About
Content
Store
Forum

Rebirth of Reason
War
People
Archives
Objectivism

Bad Epistemology Gains Among "Social Scientists"
Posted by Adam Reed on 8/15, 11:31am
Religious Belief Is Found to Be Less Lacking Among Social Scientists

By DAVID GLENN

Is godlessness moving from one end of the campus to the other? Perhaps so, according to a new survey described here on Sunday at the annual meeting of the Association for the Sociology of Religion. Scholars in the natural sciences, the study found, are now more likely to identify themselves as nonreligious than are their counterparts in the social sciences.

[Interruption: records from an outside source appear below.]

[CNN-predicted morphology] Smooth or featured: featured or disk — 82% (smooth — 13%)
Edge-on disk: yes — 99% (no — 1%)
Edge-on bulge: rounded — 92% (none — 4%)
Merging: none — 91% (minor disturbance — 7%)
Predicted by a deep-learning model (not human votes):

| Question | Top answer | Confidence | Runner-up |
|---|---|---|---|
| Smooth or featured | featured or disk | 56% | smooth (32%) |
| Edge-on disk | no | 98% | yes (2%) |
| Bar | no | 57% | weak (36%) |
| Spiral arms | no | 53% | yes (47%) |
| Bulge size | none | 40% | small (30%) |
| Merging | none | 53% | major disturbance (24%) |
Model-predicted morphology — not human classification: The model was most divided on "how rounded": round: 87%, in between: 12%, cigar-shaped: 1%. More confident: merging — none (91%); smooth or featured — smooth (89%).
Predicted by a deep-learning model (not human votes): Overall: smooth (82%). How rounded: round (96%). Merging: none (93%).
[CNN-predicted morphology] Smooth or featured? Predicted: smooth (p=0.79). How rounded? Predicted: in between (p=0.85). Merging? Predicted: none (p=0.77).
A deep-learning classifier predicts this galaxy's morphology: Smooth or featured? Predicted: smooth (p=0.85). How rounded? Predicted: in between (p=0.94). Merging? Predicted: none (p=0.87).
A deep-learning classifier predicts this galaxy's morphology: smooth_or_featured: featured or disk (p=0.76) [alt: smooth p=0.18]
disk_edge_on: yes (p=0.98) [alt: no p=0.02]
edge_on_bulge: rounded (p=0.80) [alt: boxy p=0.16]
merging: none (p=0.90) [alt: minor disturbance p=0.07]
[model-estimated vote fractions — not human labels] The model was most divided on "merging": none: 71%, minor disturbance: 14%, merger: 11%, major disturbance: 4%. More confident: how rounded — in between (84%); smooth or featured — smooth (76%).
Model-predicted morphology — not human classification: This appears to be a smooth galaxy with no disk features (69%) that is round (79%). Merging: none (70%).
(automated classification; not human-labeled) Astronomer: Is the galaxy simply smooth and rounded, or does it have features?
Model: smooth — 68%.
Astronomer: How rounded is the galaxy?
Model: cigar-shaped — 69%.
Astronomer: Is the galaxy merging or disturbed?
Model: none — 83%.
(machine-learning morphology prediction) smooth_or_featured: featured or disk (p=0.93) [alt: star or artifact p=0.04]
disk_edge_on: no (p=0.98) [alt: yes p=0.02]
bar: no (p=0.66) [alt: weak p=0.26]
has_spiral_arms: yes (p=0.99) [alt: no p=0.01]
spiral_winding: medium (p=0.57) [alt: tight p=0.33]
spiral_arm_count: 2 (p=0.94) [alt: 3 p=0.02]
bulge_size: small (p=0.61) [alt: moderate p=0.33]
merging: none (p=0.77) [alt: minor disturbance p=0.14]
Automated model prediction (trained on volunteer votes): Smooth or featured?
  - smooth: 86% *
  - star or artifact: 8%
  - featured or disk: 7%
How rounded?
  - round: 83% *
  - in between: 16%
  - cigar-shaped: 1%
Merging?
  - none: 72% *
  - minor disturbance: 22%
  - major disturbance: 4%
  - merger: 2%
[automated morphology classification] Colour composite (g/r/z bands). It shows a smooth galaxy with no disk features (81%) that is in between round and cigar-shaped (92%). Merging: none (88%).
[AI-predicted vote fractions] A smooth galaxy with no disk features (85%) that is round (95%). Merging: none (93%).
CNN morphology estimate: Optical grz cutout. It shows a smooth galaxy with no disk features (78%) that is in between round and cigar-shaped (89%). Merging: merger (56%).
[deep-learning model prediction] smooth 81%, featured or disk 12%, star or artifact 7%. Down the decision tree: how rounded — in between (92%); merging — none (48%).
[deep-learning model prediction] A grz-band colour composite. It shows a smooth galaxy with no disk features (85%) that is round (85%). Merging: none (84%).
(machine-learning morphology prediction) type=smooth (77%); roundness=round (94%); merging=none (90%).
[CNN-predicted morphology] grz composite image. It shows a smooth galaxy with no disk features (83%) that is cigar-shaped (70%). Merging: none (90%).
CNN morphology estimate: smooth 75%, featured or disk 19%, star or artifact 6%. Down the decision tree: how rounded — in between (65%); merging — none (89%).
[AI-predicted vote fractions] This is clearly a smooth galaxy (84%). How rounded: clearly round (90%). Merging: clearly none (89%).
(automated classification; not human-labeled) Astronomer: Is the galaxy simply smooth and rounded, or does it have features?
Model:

The finding, which is based on a recent survey of 1,646 scholars at 21 top-tier research universities, stands in counterpoint to several well-known studies from the mid-20th century, all of which found that social scientists were the least religious group on campus.

The new study covers scholars in three natural-science fields (physics, chemistry, and biology) and four social sciences (sociology, economics, political science, and psychology). Among the natural scientists, 55.4 percent of the respondents identified themselves as atheists or agnostics. Only 47.5 percent of the social scientists said the same.

The single most irreligious field covered in the study is biology, at 63.4 percent. The least irreligious is economics, at 45.1.

In the entire study, only two respondents -- both of them chemists -- said that they agreed with the statement, "The Bible is the actual word of God and it should be taken literally." (Roughly a quarter of the respondents agreed with the statement, "The Bible is the inspired word of God, but not everything in it should be taken literally.")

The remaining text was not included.